HOARDICULTURE 009
HOARDICULTURE is a series celebrating hoarding as a modern malady of collecting so much research and claiming it as a cultural trend.
“Hoardiculture: Collecting so much junk there are piles of random shit cluttering everywhere possible and then claiming it’s a cultural trend.”
(Urban Dictionary)
A selection of the past week’s insightful treasures, amassed from our constant research, that signal social-cultural change.
Human-curated travel guides are rising from the ashes, as a new wave of creators assembles Google Docs and maps, pushing back against the “TikTok-ified world of SEO-motivated, AI-generated travel guides”.
As digital realms consume our lives, the hunger for tangible, tactile experiences intensifies. Interest in “tactile reassurance” is predicted to surge by 25% in the next year, according to AI-enabled foresight consultancy Nextatlas.
The newly launched SocialAI app ends the loneliness epidemic and the relentless pursuit of online fame, swapping followers for AI-powered bots that simulate human interaction.
Substack media Thoughtforms sheds light on Artification, compelling discerning resources on the topic, from Challenging The Myths of Generative AI to The Artification of Culture.

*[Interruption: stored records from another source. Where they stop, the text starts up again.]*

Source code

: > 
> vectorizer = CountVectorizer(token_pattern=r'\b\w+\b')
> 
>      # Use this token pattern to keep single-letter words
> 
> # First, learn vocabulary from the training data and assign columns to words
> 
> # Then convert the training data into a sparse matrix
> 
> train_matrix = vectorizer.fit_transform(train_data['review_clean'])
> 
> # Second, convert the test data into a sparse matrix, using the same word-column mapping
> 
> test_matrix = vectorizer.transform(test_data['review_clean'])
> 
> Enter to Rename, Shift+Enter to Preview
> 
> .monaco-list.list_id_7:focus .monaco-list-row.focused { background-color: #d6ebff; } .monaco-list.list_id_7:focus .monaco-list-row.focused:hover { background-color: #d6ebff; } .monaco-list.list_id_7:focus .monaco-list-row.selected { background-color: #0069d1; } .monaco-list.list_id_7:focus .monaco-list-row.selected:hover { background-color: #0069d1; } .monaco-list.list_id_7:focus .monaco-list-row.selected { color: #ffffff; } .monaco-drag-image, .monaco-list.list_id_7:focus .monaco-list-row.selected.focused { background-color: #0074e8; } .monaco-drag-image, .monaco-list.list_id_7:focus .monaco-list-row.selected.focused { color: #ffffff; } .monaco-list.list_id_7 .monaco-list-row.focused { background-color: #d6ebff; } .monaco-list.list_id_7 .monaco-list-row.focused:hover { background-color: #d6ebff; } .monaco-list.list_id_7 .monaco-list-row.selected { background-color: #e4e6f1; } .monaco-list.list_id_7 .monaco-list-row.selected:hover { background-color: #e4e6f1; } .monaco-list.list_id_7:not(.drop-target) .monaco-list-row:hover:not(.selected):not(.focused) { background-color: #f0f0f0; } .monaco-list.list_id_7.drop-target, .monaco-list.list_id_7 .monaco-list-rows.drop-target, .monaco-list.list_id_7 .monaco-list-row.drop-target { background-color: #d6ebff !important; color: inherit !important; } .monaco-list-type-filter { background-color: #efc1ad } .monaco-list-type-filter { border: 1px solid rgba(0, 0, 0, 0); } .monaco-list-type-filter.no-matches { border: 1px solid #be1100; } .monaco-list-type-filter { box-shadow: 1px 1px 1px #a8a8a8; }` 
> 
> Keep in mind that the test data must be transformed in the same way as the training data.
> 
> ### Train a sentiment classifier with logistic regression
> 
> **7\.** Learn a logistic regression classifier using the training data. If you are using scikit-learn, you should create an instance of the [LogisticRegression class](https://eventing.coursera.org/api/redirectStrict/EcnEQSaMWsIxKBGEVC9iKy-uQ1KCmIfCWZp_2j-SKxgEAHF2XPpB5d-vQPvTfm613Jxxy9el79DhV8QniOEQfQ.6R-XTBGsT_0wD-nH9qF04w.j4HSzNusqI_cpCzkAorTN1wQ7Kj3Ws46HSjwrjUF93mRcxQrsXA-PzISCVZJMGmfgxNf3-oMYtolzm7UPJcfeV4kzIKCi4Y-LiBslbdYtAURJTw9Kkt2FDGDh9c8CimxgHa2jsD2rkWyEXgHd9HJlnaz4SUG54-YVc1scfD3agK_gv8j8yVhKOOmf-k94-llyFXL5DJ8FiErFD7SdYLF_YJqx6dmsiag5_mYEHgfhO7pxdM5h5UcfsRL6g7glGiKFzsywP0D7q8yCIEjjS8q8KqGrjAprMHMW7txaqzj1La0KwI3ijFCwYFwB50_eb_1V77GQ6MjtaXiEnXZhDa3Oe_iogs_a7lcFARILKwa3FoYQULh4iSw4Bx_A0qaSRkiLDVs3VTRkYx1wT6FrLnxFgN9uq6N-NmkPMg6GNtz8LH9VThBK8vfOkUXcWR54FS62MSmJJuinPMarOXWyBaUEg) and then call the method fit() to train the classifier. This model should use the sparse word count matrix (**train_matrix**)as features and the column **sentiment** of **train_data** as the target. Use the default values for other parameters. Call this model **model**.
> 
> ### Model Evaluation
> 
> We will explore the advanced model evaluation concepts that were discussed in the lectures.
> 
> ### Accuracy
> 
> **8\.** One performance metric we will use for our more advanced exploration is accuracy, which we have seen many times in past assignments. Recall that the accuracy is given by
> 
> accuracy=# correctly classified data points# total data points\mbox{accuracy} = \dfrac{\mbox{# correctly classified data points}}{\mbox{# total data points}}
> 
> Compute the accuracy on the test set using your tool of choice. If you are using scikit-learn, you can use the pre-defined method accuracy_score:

A brain-nourishing conversation between Kyle Raymond Fitzpatrick and Max Berlinger dissects the fashion ecosystem, where styles oscillate between being context-free and “context all the time,” starkly split between LVMH giants and indie “little art projects,” with taste emerging as menswear’s pivotal currency.

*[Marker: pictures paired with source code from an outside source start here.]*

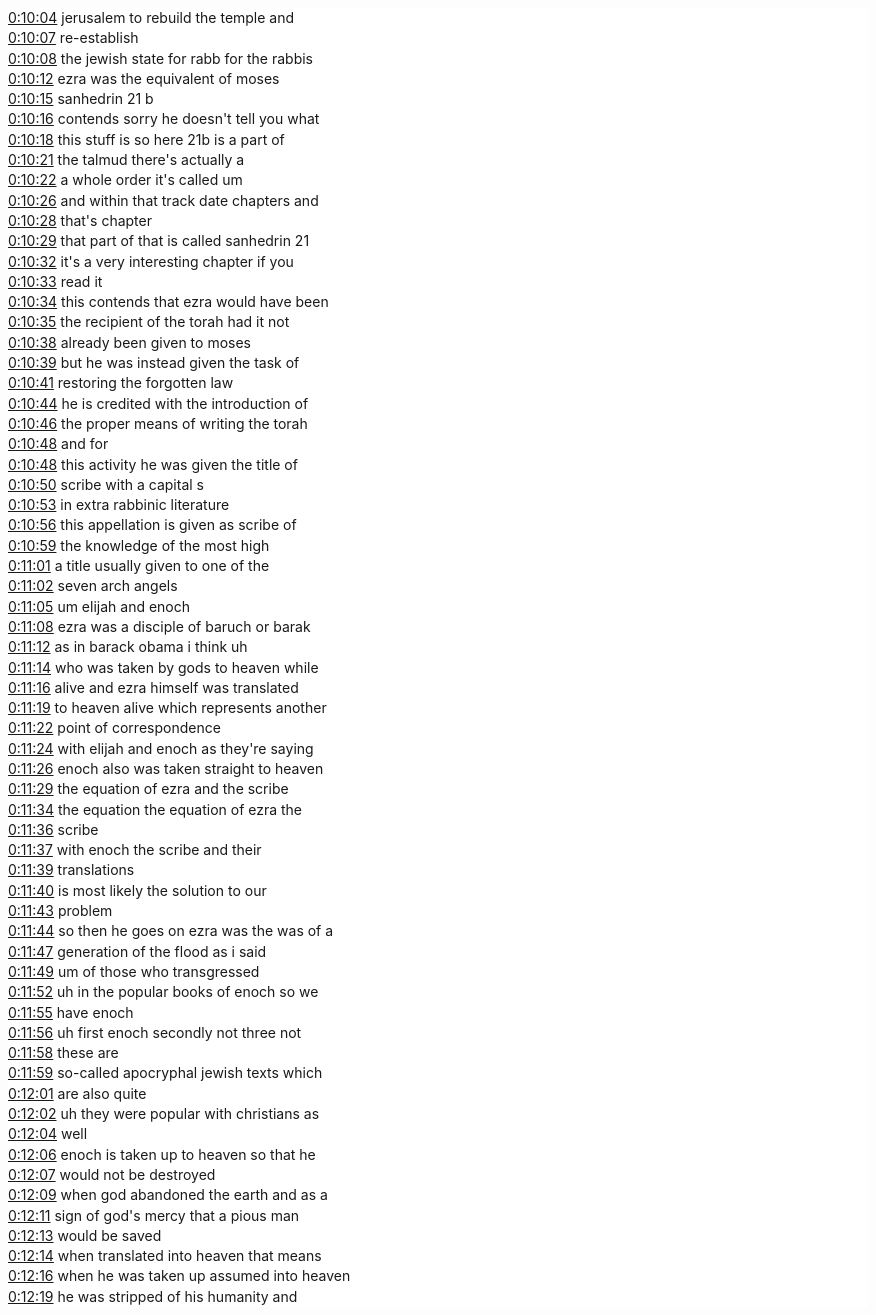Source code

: [0:10:04](https://youtu.be/-_bpLchCo0Y?t=604) jerusalem to rebuild the temple and  
[0:10:07](https://youtu.be/-_bpLchCo0Y?t=607) re-establish  
[0:10:08](https://youtu.be/-_bpLchCo0Y?t=608) the jewish state for rabb for the rabbis  
[0:10:12](https://youtu.be/-_bpLchCo0Y?t=612) ezra was the equivalent of moses  
[0:10:15](https://youtu.be/-_bpLchCo0Y?t=615) sanhedrin 21 b  
[0:10:16](https://youtu.be/-_bpLchCo0Y?t=616) contends sorry he doesn't tell you what  
[0:10:18](https://youtu.be/-_bpLchCo0Y?t=618) this stuff is so here 21b is a part of  
[0:10:21](https://youtu.be/-_bpLchCo0Y?t=621) the talmud there's actually a  
[0:10:22](https://youtu.be/-_bpLchCo0Y?t=622) a whole order it's called um  
[0:10:26](https://youtu.be/-_bpLchCo0Y?t=626) and within that track date chapters and  
[0:10:28](https://youtu.be/-_bpLchCo0Y?t=628) that's chapter  
[0:10:29](https://youtu.be/-_bpLchCo0Y?t=629) that part of that is called sanhedrin 21  
[0:10:32](https://youtu.be/-_bpLchCo0Y?t=632) it's a very interesting chapter if you  
[0:10:33](https://youtu.be/-_bpLchCo0Y?t=633) read it  
[0:10:34](https://youtu.be/-_bpLchCo0Y?t=634) this contends that ezra would have been  
[0:10:35](https://youtu.be/-_bpLchCo0Y?t=635) the recipient of the torah had it not  
[0:10:38](https://youtu.be/-_bpLchCo0Y?t=638) already been given to moses  
[0:10:39](https://youtu.be/-_bpLchCo0Y?t=639) but he was instead given the task of  
[0:10:41](https://youtu.be/-_bpLchCo0Y?t=641) restoring the forgotten law  
[0:10:44](https://youtu.be/-_bpLchCo0Y?t=644) he is credited with the introduction of  
[0:10:46](https://youtu.be/-_bpLchCo0Y?t=646) the proper means of writing the torah  
[0:10:48](https://youtu.be/-_bpLchCo0Y?t=648) and for  
[0:10:48](https://youtu.be/-_bpLchCo0Y?t=648) this activity he was given the title of  
[0:10:50](https://youtu.be/-_bpLchCo0Y?t=650) scribe with a capital s  
[0:10:53](https://youtu.be/-_bpLchCo0Y?t=653) in extra rabbinic literature  
[0:10:56](https://youtu.be/-_bpLchCo0Y?t=656) this appellation is given as scribe of  
[0:10:59](https://youtu.be/-_bpLchCo0Y?t=659) the knowledge of the most high  
[0:11:01](https://youtu.be/-_bpLchCo0Y?t=661) a title usually given to one of the  
[0:11:02](https://youtu.be/-_bpLchCo0Y?t=662) seven arch angels  
[0:11:05](https://youtu.be/-_bpLchCo0Y?t=665) um elijah and enoch  
[0:11:08](https://youtu.be/-_bpLchCo0Y?t=668) ezra was a disciple of baruch or barak  
[0:11:12](https://youtu.be/-_bpLchCo0Y?t=672) as in barack obama i think uh  
[0:11:14](https://youtu.be/-_bpLchCo0Y?t=674) who was taken by gods to heaven while  
[0:11:16](https://youtu.be/-_bpLchCo0Y?t=676) alive and ezra himself was translated  
[0:11:19](https://youtu.be/-_bpLchCo0Y?t=679) to heaven alive which represents another  
[0:11:22](https://youtu.be/-_bpLchCo0Y?t=682) point of correspondence  
[0:11:24](https://youtu.be/-_bpLchCo0Y?t=684) with elijah and enoch as they're saying  
[0:11:26](https://youtu.be/-_bpLchCo0Y?t=686) enoch also was taken straight to heaven  
[0:11:29](https://youtu.be/-_bpLchCo0Y?t=689) the equation of ezra and the scribe  
[0:11:34](https://youtu.be/-_bpLchCo0Y?t=694) the equation the equation of ezra the  
[0:11:36](https://youtu.be/-_bpLchCo0Y?t=696) scribe  
[0:11:37](https://youtu.be/-_bpLchCo0Y?t=697) with enoch the scribe and their  
[0:11:39](https://youtu.be/-_bpLchCo0Y?t=699) translations  
[0:11:40](https://youtu.be/-_bpLchCo0Y?t=700) is most likely the solution to our  
[0:11:43](https://youtu.be/-_bpLchCo0Y?t=703) problem  
[0:11:44](https://youtu.be/-_bpLchCo0Y?t=704) so then he goes on ezra was the was of a  
[0:11:47](https://youtu.be/-_bpLchCo0Y?t=707) generation of the flood as i said  
[0:11:49](https://youtu.be/-_bpLchCo0Y?t=709) um of those who transgressed  
[0:11:52](https://youtu.be/-_bpLchCo0Y?t=712) uh in the popular books of enoch so we  
[0:11:55](https://youtu.be/-_bpLchCo0Y?t=715) have enoch  
[0:11:56](https://youtu.be/-_bpLchCo0Y?t=716) uh first enoch secondly not three not  
[0:11:58](https://youtu.be/-_bpLchCo0Y?t=718) these are  
[0:11:59](https://youtu.be/-_bpLchCo0Y?t=719) so-called apocryphal jewish texts which  
[0:12:01](https://youtu.be/-_bpLchCo0Y?t=721) are also quite  
[0:12:02](https://youtu.be/-_bpLchCo0Y?t=722) uh they were popular with christians as  
[0:12:04](https://youtu.be/-_bpLchCo0Y?t=724) well  
[0:12:06](https://youtu.be/-_bpLchCo0Y?t=726) enoch is taken up to heaven so that he  
[0:12:07](https://youtu.be/-_bpLchCo0Y?t=727) would not be destroyed  
[0:12:09](https://youtu.be/-_bpLchCo0Y?t=729) when god abandoned the earth and as a  
[0:12:11](https://youtu.be/-_bpLchCo0Y?t=731) sign of god's mercy that a pious man  
[0:12:13](https://youtu.be/-_bpLchCo0Y?t=733) would be saved  
[0:12:14](https://youtu.be/-_bpLchCo0Y?t=734) when translated into heaven that means  
[0:12:16](https://youtu.be/-_bpLchCo0Y?t=736) when he was taken up assumed into heaven  
[0:12:19](https://youtu.be/-_bpLchCo0Y?t=739) he was stripped of his humanity and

In the luxury sector, where resilience is on trial, extreme value creation must lead the charge over mere pricing tactics, argues Daniel Langer, founder and CEO of consultancy Équité.
Dazed Studio’s latest Echo Chamber newsletter unpacks the elusive art of ambient marketing eclipsing traditional brand storytelling.
Laurent François, author of Alive in Social Media, dissects the anatomy and mechanisms of cultural memes—those viral flashes “which certainly capture massive attention but only gives a partial snapshot of the state of ‘real’ communities.”